Jan. 2001 - 1

LIFE'S NOT TOO SHORT
by Encounter Director Rabbi Yisroel Roll


What's all this about New Year's resolutions? I guess... that we all want to get our act together because LIFE'S TOO SHORT and we want to get it right before it's too late. Well, I've got news for you: life is NOT too short.

Life is only too short if you don't take full advantage of every opportunity, and make it work for you. If you look at life as a chore and a burden, then, of course, you haven't enough time for anything. If all your time is spent moaning, complaining and playing the victim of 'this' or 'that' injustice, then, it is true, life IS too short. There is no time to enjoy life, because you spend all your time worrying and pitying yourself. However, if you learn to look at life as a learning and growing experience - as an opportunity and a challenge - then every moment of life can be full of energy and meaning.
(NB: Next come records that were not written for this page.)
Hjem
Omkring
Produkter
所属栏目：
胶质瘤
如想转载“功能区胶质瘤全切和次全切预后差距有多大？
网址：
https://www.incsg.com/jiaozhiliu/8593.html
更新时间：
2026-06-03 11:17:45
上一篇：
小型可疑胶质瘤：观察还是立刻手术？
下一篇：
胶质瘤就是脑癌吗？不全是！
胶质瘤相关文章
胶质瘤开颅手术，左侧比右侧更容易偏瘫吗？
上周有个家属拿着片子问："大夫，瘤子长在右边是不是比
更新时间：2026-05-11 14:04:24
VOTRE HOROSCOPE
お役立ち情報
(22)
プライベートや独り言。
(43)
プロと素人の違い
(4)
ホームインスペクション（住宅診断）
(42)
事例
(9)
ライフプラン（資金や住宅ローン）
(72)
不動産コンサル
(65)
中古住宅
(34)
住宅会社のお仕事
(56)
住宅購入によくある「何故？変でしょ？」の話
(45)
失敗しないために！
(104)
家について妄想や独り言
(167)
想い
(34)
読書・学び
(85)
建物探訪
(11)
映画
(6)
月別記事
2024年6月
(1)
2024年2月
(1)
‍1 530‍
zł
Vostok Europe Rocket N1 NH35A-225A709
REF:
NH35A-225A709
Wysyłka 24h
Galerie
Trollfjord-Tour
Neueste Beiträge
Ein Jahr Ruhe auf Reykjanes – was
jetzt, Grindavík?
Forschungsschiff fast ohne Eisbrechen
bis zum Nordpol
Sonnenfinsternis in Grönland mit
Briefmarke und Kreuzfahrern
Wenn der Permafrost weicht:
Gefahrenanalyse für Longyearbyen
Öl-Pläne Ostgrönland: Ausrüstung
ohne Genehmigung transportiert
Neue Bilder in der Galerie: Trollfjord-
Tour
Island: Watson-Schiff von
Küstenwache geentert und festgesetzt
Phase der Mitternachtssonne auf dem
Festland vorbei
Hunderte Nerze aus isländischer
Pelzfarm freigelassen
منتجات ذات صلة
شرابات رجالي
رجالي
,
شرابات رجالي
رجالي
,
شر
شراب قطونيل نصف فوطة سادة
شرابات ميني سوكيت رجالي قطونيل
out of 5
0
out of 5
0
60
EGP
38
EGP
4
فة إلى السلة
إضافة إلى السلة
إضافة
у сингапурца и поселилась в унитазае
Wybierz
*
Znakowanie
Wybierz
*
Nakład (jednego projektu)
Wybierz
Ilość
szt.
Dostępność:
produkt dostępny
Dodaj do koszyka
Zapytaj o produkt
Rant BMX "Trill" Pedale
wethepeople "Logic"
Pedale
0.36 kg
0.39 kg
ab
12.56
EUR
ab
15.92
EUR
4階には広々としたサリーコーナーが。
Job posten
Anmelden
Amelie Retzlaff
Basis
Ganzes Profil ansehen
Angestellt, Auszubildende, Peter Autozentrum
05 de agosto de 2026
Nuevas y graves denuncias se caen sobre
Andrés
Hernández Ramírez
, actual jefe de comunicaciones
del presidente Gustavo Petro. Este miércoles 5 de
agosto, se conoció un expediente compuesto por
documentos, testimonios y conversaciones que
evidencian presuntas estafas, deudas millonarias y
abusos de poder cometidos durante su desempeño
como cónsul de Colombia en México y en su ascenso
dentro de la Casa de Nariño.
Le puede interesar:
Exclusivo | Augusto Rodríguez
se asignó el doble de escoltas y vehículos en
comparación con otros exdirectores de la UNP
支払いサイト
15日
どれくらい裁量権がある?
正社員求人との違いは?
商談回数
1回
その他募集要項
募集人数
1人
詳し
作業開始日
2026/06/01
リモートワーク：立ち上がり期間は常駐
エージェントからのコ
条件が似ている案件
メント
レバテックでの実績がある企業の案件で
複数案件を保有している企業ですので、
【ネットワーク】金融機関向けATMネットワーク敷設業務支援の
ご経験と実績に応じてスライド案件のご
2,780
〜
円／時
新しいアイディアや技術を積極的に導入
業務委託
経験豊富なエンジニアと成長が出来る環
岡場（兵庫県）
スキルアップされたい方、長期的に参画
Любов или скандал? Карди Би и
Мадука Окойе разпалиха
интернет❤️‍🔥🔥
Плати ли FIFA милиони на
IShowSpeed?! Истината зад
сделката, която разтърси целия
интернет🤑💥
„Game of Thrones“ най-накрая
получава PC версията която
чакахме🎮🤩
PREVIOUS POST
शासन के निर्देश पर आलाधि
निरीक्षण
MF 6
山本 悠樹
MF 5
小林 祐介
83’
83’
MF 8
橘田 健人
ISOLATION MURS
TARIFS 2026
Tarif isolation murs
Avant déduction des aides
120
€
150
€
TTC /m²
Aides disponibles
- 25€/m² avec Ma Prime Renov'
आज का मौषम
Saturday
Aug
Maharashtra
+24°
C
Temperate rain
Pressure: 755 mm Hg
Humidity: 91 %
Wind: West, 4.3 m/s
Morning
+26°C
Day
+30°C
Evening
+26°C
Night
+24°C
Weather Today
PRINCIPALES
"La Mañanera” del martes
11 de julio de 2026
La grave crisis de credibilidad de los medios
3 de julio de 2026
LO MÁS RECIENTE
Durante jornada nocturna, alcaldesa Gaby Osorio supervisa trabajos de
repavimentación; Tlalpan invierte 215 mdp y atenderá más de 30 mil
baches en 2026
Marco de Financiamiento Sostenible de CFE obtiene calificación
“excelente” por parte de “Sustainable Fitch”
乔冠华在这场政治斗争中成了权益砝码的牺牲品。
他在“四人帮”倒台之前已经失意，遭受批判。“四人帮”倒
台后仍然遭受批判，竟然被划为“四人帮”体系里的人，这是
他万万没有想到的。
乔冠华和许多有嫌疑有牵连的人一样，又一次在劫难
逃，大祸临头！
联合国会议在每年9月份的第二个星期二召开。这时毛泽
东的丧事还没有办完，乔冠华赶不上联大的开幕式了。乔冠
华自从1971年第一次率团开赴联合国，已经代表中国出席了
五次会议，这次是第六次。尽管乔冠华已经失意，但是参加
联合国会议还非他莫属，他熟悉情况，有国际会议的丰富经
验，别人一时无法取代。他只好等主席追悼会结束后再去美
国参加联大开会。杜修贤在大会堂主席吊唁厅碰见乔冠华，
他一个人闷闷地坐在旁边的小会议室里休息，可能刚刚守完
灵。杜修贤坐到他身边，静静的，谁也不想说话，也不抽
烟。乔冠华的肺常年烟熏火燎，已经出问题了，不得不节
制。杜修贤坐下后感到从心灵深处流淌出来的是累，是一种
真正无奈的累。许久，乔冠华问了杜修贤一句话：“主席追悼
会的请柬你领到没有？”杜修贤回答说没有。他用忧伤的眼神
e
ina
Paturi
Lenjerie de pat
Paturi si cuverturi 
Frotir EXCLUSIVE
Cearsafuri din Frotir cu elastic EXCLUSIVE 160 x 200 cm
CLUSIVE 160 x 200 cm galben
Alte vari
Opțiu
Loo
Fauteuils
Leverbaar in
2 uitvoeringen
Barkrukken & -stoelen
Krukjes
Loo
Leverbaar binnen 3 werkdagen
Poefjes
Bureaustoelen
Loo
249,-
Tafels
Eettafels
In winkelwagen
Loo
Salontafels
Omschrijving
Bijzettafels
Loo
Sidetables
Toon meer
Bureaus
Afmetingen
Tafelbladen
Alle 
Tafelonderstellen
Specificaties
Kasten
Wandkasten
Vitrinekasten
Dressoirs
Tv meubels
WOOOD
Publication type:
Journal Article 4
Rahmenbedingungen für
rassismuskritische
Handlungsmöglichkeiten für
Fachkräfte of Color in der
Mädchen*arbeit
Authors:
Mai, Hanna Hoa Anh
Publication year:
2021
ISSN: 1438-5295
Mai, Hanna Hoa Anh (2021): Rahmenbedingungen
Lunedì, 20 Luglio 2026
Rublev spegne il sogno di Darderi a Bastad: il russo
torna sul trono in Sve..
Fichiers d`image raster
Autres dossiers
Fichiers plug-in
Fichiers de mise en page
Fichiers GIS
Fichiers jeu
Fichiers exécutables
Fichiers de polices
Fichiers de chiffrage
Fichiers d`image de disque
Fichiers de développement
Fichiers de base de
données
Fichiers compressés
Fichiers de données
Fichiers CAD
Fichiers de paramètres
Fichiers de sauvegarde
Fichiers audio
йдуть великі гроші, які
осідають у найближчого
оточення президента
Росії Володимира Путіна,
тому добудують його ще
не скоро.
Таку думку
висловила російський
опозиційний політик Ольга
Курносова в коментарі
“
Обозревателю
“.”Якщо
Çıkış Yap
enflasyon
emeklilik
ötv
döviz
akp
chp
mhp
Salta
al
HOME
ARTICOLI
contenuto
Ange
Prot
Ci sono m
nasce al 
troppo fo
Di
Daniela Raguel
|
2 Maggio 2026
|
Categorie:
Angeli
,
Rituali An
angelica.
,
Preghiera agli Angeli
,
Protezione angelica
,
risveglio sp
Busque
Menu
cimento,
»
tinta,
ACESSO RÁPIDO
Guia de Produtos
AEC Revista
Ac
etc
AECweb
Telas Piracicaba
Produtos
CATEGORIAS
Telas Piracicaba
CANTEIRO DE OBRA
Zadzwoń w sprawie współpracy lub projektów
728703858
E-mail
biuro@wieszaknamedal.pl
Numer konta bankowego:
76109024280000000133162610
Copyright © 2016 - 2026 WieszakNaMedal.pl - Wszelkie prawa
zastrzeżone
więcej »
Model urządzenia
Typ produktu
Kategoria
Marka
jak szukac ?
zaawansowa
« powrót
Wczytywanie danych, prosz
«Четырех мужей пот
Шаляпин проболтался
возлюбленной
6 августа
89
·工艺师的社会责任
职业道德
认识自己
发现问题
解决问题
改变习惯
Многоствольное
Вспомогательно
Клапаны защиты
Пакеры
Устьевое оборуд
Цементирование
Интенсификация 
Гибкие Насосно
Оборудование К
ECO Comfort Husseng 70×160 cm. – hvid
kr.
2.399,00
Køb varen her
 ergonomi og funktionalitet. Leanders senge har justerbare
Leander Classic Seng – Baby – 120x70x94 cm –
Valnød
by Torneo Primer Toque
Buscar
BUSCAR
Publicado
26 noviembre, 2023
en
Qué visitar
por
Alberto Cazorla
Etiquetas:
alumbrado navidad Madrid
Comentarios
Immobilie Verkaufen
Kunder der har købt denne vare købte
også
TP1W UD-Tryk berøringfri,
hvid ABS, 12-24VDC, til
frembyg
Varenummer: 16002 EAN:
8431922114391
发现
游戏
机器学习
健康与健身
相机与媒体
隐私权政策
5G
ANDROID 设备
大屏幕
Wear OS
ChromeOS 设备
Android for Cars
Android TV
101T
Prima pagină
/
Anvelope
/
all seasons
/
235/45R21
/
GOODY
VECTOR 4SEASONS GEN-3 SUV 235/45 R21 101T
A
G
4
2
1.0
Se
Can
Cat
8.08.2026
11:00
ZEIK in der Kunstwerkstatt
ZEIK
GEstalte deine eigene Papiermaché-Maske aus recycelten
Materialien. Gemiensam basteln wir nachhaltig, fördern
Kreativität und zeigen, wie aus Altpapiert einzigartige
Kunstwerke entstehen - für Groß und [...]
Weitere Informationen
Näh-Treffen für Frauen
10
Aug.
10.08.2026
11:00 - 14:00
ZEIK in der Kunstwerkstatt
When I officiate at a wedding, as I did most Sundays, as the Rabbi of the New West End Synagogue in downtown London, from 1991-1997, the couples often asked whether videos were allowed to be taken of the wedding ceremony. "Of course!" I would answer. "But you don't really need one! Listen carefully, and I'll save you a lot of money!"

At many a wedding, the father of the bride would often take me aside, right after the veiling ceremony, and right before the Chuppah, and say: "Rabbi, I'm about to walk my daughter down the aisle - but I don't know where the time has gone. Just yesterday, I was teaching her how to ride a bike - she was six - and today she's getting married. How is it that I've missed her growing up?" I'll tell you (but I wouldn't tell him) that the reason why he's missed his daughter growing up is that he never took the time to appreciate the moments of her life AS THEY WERE HAPPENING. "That's nice", he would say, without really paying any attention to her first day at school, her first lace dress or her first girls' sleepover party with the regulation pilow fight. So time would fly by and now they're at the Chuppah.

So, what I say to my brides and grooms is this: When you walk down the aisle, take a snapshot of the moment - with your mind and your psyche. Become aware of what you are doing, and appreciate standing under the Chuppah, placing the ring on her finger, the sip of wine - and make it part of you. In this way, you won't need a video - you can look and feel within yourself and re-experience the feeling by "going" to the place within your soul where the moment lives. In this way you can revisit and relive these special moments, without the need for expensive videos.

Most people go on a trip, and before they actually experience the sight of the mountain, the Mona Lisa or the waterfall. they're ready with the camera and are taking a picture. Been there, saw that, bought the tee-shirt. But did they really SEE or EXPERIENCE the place? Did they live in the moment? No. They were there in body, just to say "Been there" - but they were not really there.

Many people look at life this way. I'm a tourist passing through, so I'd better take all the photos I can. They take a video of their child's first steps, or Bat Mitzvah, but they don't actually feel or live in the moment. They fail to Carpe Deum - seize the moment. They capture it on film, but not in their soul. In this way, life flashes before their very eyes, with very little real living being done. In this way, life can be too short.

Next Saturday morning, when you fell the services getting a bit boring, read these words from Psalms, and become inspired: "Teach us to count our days - then we will acquire a heart of wisdom" Psalms 90.